The 68-year-old biochemist and her colleague Drew Weissman were honoured with the Prize for “discoveries concerning nucleoside base modification that enabled the development of effective mRNA vaccines against COVID-19.”

From 1901 to 2023, the Nobel Prize has been awarded to women 62 times. Marie Curie is still the only woman to have won the Prize twice–once in 1903 for Physics and once in 1911 for Chemistry. 

Also Read | A look at how more women are making a mark in Science

The winners of the Nobel Prize have historically been white men. However, in an effort to be more inclusive, five years ago, the head of the Royal Swedish Academy of Sciences asked nominating bodies to make sure they don’t overlook “women or people of other ethnicities or nationalities in their nominations.”

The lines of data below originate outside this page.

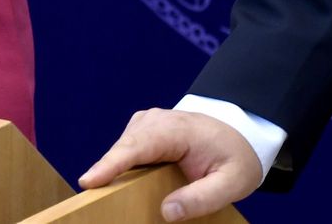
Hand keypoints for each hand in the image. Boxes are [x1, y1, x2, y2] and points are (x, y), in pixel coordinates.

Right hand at [79, 109, 259, 220]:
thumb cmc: (237, 156)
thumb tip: (166, 211)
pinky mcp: (145, 130)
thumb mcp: (232, 183)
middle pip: (124, 148)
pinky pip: (125, 150)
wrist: (242, 132)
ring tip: (108, 196)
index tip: (89, 181)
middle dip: (106, 172)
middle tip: (93, 201)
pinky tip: (121, 184)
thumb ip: (201, 198)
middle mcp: (158, 120)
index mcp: (179, 130)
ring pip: (121, 149)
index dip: (112, 164)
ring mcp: (149, 122)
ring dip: (113, 170)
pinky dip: (120, 166)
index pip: (139, 145)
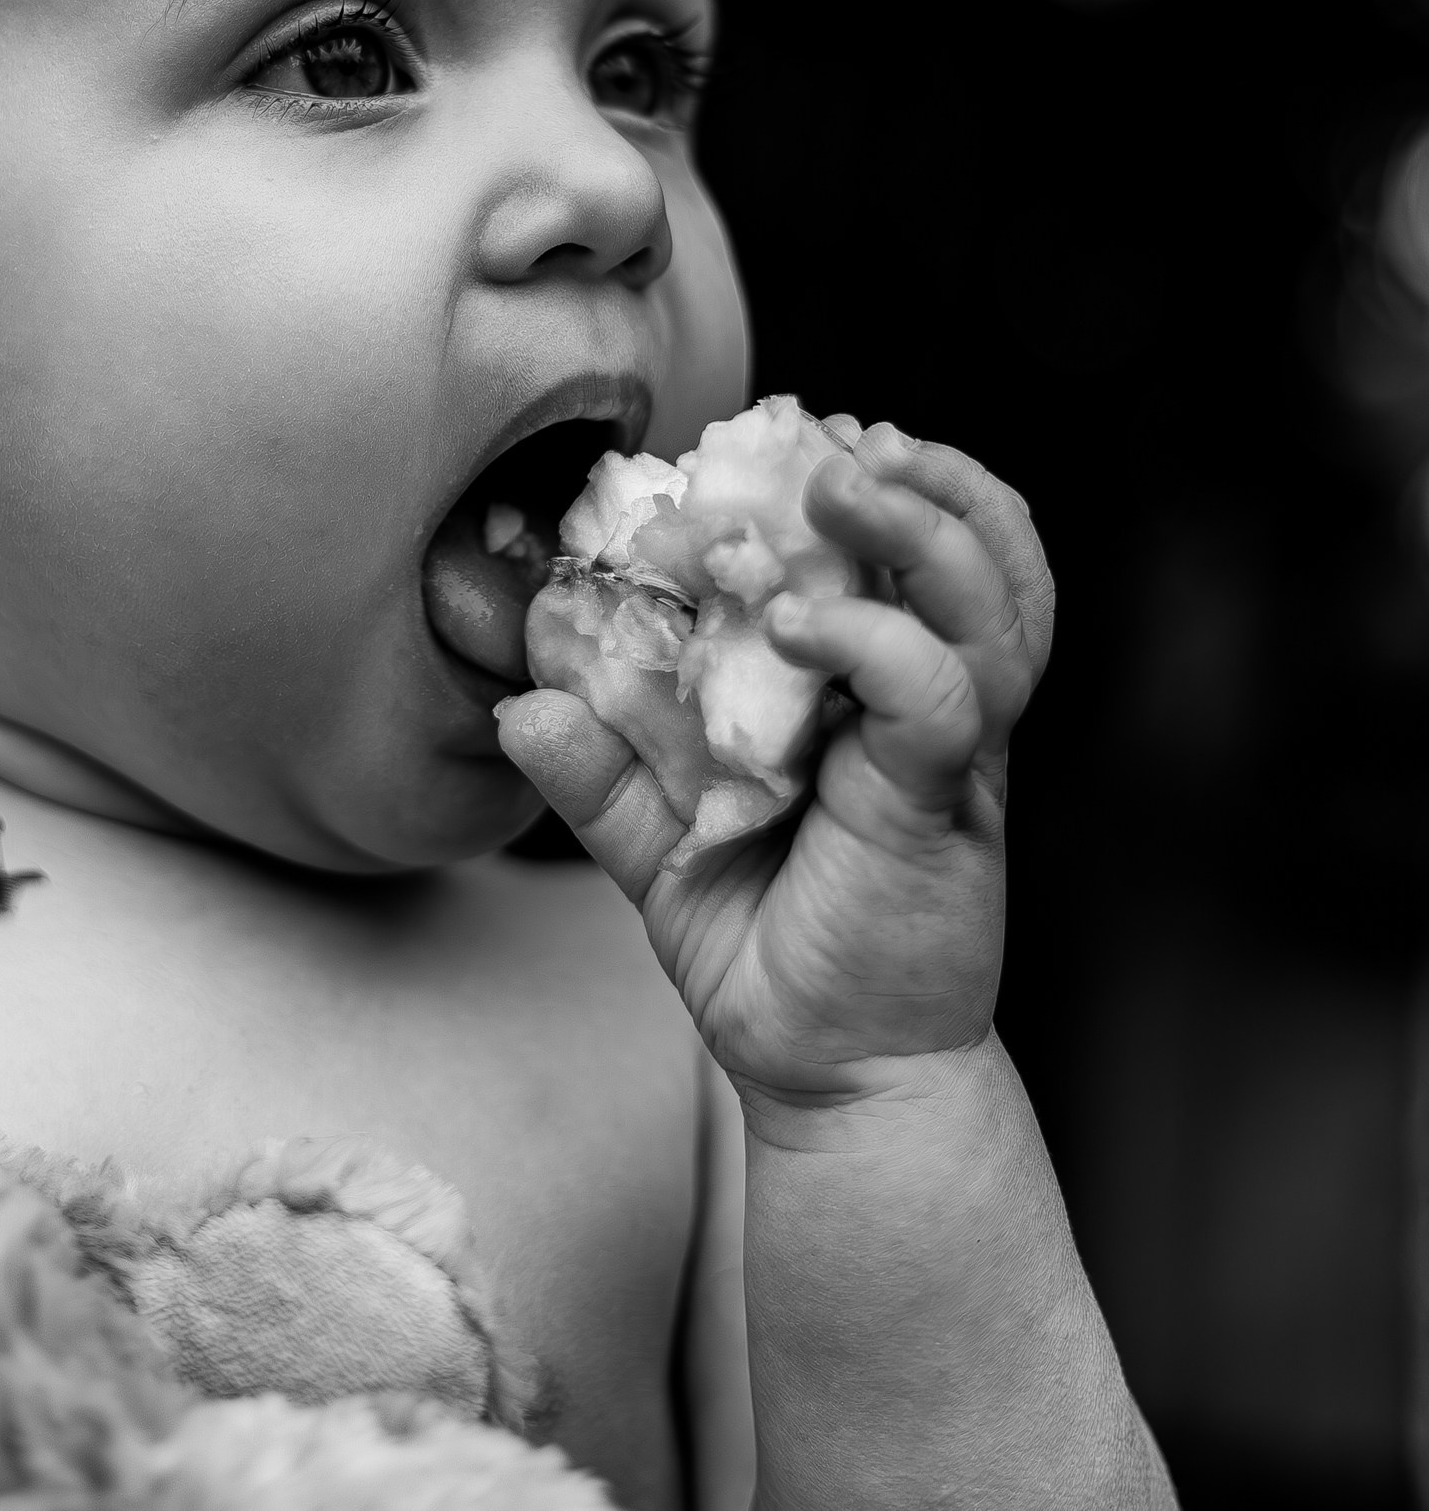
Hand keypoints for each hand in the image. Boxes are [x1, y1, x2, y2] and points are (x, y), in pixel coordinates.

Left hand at [495, 422, 1053, 1114]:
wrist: (830, 1078)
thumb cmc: (767, 954)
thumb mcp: (663, 852)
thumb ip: (603, 774)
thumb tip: (519, 699)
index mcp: (889, 695)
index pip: (918, 558)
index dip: (886, 481)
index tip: (801, 432)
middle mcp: (938, 709)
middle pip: (985, 556)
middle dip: (927, 480)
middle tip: (842, 440)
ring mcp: (952, 755)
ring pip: (991, 607)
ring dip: (923, 527)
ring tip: (843, 481)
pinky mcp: (942, 806)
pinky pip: (941, 698)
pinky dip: (876, 641)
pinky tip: (797, 621)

While more women have won the Prize, the number of female winners in Physics, Chemistry, Medicine and Economics is still very low. This year’s winner, Dr. Karikó, has become the 13th woman to win the Nobel Prize in Medicine. Only four women have been granted the Prize in Physics while eight women have won the Prize in Chemistry. The Prize for Economic Sciences has been awarded to only two women.

In the early years of the Nobel Prizes, the underrepresentation of diverse winners was often attributed to the limited diversity within the scientific community. However critics today argue that the selection committees need to do a better job of recognising breakthroughs achieved by female scientists and researchers from regions beyond Europe and North America.